Eva wants a more natural setting for herself and the other chimps, and, against the odds and at great risk, she gets it. A chimp colony is established (in Madagascar). Eva attempts re-teach chimps “wild” life skills and to import a few human behaviors into the colony (tying knots, for example). She breeds only with chimps she considers intelligent and socially cooperative. She dies (of old age) hoping “her” chimp descendants will thrive in the future at a time when humans seem doomed.
My opinion? Highly entertaining. Dystopian fiction, however, is not a genre I like. It can be cynical and broadly antisocial (imho). Is Eva anti-science? Borderline. If you’re looking for “bad” scientists, you can find them. I don’t consider this a trivial issue. Not while climate change deniers and anti-vaxxers show up in my own community. If we reject science across the board, we humans are doomed, and may destroy other species as well.
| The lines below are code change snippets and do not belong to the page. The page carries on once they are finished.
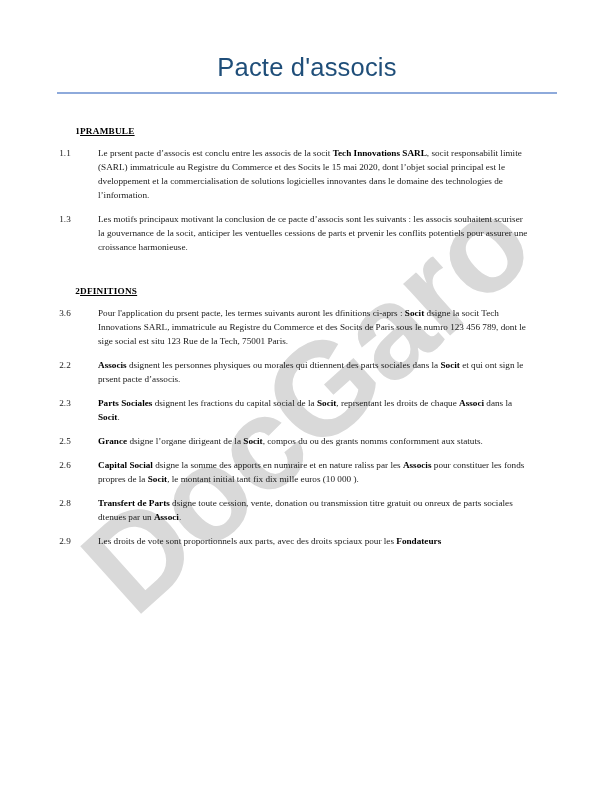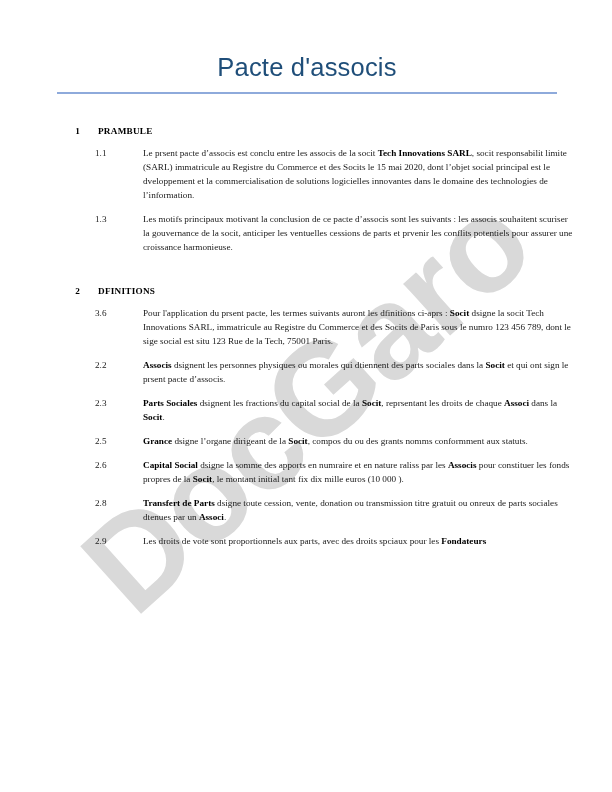--- a/index.html
+++ b/index.html
@@ -94,38 +94,37 @@
     margin-bottom: 10px;
     letter-spacing: 0.25px;
   }
   .sec-heading .sec-num {
     width: 30px;
     text-align: right;
     padding-right: 0;
     flex: 0 0 30px;
   }
   .sec-heading .sec-title {
-    margin-left: 18px;
+    text-decoration: underline;
   }
 
   .clause {
     display: flex;
     align-items: baseline;
     margin-bottom: 10px;
   }
   .clause .cl-num {
     width: 30px;
     flex: 0 0 30px;
-    text-align: left;
+    text-align: center;
     padding-left: 50px;
     box-sizing: content-box;
     font-family: "Liberation Serif", serif;
     font-size: 9.2px;
     color: #1a1a1a;
-    margin-left: 45px;
   }
   .clause .cl-text {
     margin-left: 18px;
     width: 432px;
     font-family: "Liberation Serif", serif;
     font-size: 9.2px;
     line-height: 14px;
     color: #1a1a1a;
     text-align: left;
   }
This book was published in 1989. Peter Dickinson died in 2015. It is categorized as Young Adult fiction. Dickinson doesn’t talk down to his readers. If anything marks it as YA oriented, it’s the emphasis on plot (over character, setting or reflection) and the brisk pace. One category of YA is “dystopian YA fiction”. Eva might qualify. The future world depicted is overcrowded, polluted and gloomy.
If someone wants to critique the portrayal of chimps in Eva, I suggest they check the publication dates of the books mentioned above to see what information was available to Dickenson when he wrote Eva. I think, overall, that he did a good job.
Jane Goodall wrote Reason for Hope in 1999. She is now 87 years old. You can check her out at www.news.janegoodall.org. She still has hope.